Pick out each line in the items below that contains the word "Midjourney", and copy those lines in full.
━━━━━━━━━━━━━━━━━━━━━━━━━━━━━━
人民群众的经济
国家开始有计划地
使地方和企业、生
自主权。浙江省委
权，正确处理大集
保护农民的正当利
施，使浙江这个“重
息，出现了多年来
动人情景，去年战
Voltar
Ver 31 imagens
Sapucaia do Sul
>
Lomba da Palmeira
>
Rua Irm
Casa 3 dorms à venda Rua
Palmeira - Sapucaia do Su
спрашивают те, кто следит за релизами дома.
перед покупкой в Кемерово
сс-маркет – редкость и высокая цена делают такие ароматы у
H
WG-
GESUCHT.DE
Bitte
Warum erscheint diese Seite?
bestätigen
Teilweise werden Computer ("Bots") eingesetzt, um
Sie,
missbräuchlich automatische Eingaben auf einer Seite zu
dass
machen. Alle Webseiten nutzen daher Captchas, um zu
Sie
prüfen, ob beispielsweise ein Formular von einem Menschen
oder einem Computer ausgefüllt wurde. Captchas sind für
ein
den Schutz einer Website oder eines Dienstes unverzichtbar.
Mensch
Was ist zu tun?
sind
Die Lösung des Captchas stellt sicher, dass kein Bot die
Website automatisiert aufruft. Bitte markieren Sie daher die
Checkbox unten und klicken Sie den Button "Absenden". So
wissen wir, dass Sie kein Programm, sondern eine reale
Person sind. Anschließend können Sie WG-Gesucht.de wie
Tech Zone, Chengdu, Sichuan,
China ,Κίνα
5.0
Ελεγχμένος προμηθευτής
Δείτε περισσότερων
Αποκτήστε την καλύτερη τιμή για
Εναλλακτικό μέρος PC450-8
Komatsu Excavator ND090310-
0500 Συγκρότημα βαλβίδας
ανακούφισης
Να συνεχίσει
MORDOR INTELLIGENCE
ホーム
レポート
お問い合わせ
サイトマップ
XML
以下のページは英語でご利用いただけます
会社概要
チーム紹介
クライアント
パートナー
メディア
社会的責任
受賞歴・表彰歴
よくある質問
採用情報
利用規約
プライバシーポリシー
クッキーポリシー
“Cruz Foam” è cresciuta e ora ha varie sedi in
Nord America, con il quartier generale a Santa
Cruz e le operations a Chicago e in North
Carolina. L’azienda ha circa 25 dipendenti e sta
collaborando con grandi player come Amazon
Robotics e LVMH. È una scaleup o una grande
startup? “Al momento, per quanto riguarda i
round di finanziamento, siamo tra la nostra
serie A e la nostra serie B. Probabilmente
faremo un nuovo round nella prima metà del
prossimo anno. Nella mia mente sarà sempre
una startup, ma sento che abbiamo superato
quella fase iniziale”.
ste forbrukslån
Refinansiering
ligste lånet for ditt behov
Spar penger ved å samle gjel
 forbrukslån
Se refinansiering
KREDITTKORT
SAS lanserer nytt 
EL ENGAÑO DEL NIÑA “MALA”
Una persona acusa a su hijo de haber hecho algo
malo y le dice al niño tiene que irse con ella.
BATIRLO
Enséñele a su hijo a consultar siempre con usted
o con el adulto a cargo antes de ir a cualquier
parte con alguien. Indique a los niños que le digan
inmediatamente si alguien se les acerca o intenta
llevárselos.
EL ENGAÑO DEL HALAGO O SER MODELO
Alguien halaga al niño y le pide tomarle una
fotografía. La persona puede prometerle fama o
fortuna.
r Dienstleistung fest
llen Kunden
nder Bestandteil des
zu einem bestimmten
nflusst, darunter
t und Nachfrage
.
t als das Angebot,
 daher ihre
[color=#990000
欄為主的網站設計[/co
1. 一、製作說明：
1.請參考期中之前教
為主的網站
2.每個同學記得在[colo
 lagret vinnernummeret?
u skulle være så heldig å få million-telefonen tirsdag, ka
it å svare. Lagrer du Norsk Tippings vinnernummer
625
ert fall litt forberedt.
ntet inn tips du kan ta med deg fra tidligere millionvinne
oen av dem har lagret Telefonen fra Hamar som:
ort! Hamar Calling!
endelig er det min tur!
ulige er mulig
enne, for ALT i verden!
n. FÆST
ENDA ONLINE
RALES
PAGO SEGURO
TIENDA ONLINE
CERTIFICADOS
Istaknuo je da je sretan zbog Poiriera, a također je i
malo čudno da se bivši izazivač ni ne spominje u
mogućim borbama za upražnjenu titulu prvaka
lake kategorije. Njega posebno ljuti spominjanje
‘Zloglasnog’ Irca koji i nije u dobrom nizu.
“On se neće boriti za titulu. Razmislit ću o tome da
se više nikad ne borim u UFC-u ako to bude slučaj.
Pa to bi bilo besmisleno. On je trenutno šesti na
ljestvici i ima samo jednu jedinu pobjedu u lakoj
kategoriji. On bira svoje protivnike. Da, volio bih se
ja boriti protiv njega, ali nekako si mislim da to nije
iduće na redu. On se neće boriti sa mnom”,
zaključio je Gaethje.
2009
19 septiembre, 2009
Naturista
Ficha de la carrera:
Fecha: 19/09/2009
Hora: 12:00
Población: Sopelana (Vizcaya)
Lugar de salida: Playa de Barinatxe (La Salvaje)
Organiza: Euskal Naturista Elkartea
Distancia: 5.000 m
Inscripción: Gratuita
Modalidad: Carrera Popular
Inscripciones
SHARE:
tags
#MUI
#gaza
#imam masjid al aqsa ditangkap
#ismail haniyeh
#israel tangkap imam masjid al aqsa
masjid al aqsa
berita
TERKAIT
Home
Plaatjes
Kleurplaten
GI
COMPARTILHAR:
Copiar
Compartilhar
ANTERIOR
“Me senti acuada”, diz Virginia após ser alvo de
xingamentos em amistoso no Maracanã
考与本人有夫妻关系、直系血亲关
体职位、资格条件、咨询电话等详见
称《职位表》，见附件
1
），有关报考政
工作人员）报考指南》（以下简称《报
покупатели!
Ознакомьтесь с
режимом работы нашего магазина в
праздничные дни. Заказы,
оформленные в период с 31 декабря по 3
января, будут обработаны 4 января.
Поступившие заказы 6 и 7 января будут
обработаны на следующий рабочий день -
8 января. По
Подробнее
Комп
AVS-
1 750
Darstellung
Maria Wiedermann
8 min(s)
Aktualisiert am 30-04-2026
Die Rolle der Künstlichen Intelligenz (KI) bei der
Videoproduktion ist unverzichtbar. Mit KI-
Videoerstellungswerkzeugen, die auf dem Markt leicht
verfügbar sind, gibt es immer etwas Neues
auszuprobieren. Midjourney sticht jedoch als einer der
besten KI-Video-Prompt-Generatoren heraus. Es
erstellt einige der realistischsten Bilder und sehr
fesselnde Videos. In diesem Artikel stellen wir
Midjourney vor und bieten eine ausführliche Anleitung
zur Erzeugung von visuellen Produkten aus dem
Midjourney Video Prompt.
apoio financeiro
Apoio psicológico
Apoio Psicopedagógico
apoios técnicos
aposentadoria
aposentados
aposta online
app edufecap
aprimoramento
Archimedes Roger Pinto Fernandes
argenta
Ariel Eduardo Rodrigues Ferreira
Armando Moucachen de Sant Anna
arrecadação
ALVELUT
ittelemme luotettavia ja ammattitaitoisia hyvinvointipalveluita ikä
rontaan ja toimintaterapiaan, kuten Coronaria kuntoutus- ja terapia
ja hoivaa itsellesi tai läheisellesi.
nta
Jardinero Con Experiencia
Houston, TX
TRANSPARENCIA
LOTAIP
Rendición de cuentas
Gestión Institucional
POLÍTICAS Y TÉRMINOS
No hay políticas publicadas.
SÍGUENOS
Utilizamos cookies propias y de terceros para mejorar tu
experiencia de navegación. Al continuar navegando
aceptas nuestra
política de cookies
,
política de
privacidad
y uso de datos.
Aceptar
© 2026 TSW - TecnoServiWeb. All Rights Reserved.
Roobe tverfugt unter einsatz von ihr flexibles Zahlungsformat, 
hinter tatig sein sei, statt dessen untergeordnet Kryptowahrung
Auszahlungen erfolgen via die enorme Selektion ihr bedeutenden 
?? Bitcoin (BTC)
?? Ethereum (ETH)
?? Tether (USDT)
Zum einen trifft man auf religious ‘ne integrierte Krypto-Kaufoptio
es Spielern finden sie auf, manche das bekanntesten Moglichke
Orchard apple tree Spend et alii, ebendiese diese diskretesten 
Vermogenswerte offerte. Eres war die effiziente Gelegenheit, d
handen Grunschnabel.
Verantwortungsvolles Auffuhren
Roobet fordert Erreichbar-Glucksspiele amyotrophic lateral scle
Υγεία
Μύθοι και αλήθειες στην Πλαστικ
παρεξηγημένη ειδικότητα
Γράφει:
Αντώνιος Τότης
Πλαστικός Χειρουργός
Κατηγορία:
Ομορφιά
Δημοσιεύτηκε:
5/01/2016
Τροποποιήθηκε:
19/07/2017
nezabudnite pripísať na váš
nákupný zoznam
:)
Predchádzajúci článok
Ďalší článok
━━━━━━━━━━━━━━━━━━━━━━━━━━━━━━
OUTPUT BELOW
auszuprobieren. Midjourney sticht jedoch als einer der
Midjourney vor und bieten eine ausführliche Anleitung
Midjourney Video Prompt.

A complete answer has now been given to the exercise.